I would like to make a comparison between what you do and a 50/50 buy and hold portfolio. Perhaps there is a website with your results? Thank you in advance
Thanks, Roger, for the Australia discussion. I've been thinking about getting into the Aussie dollar...I like their role supplying Asia with raw materials. But the "over-brokered" statement makes me wonder if they're exposed to a lot of the same downside as the USA. How do you think the AUD will hold up against the USD in the event Australia starts growing their national debt to stimulate their economy?
By the way, I'm the loon who commented recently about buy Swiss francs. Lately I've been accumulating some francs, gold, and silver. Even if these "doomsday" investments don't end up paying off (I honestly hope they don't), they've given me some peace of mind I didn't have before when my finances were totally in dollar-based assets. For that alone it's worth it.
Always look forward to checking your blog. Thanks.
Roger- came across this link from the BP, thought you may be interested.
http://zerohedge.blogspot.com/2009/04/incredibly-shrinking-market-liquidity.html
I posted the question on the definition of a bear/bull market last week. Thanks for taking the time to respond.
The fact that it takes a fairly long, and not overly concise explanation, seems to prove my main point. Overall, the terms don't seem to provide much insight and even worse could just seem to add confusion and emotion for the "average" investor.

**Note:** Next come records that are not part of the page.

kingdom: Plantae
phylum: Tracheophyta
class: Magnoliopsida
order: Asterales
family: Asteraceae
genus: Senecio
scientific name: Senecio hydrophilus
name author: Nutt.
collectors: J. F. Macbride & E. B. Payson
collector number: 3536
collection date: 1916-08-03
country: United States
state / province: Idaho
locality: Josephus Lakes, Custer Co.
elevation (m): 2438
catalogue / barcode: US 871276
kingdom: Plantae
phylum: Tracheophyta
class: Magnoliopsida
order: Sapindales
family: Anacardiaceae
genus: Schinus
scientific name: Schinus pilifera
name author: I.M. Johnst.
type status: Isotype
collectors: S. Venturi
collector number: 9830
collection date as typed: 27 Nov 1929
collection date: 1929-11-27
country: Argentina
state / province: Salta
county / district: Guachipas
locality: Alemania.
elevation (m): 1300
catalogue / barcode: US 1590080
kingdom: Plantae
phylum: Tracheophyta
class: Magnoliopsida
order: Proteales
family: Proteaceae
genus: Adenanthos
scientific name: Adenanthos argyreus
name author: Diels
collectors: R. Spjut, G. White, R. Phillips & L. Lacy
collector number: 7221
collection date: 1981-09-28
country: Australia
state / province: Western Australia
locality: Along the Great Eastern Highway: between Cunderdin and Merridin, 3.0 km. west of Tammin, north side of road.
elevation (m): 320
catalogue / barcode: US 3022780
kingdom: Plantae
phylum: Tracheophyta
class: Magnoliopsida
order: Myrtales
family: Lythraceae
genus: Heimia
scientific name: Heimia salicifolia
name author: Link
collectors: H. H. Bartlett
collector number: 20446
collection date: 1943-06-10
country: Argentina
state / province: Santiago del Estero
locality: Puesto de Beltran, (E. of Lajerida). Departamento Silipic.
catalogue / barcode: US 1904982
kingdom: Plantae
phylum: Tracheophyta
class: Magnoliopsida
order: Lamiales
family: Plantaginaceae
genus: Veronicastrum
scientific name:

requitize means trying to have the portfolio move with the market or even be more volatile than the market. at certain points this makes sense and certain points not. getting into percentages in print becomes an issue of advertising. check the quarterly end videos for numbers
10:43, you are right about not be easy in the way I think you mean it. what is easy is diversified portfolio, save a lot of money have very little debt. The more nuance you explore the more complicated it gets but chances are whatever your emotions are telling you to do, the opposite path is probably better. even better is if you cna remove emotions entirely.
Is there any concise statement of your investing philosophy available on your blog? For example, I know you are not an adherent to the buy and hold philosophy of maintaining certain allocations to stocks, bonds, cash and/or other asset classes. Nor do I believe that you consider valuations in the Graham tradition, that is to overweight in stocks in high-yield, low multiple enviroments and vice versa. Nor do I sense that income from a portfolio is prmary consideration for you. You have mentioned that risk-adjusted return is important, but exactly how do you tranlate that notion into action? Are there certain parameters and conditions that must be met before you take certain action aside from 200 DMA and inverted yield curve? How do you determine which sector is favorable for investing in? You don't seem to be a numbers guy, more of a feel of the market. I am just trying to figure out your general methodology.
not to turn this into an overt schill but you could look at our website ysfi.com.
very concisely i take what I know of market history combined with what I believe is going on now and try to construct a forward looking analysis.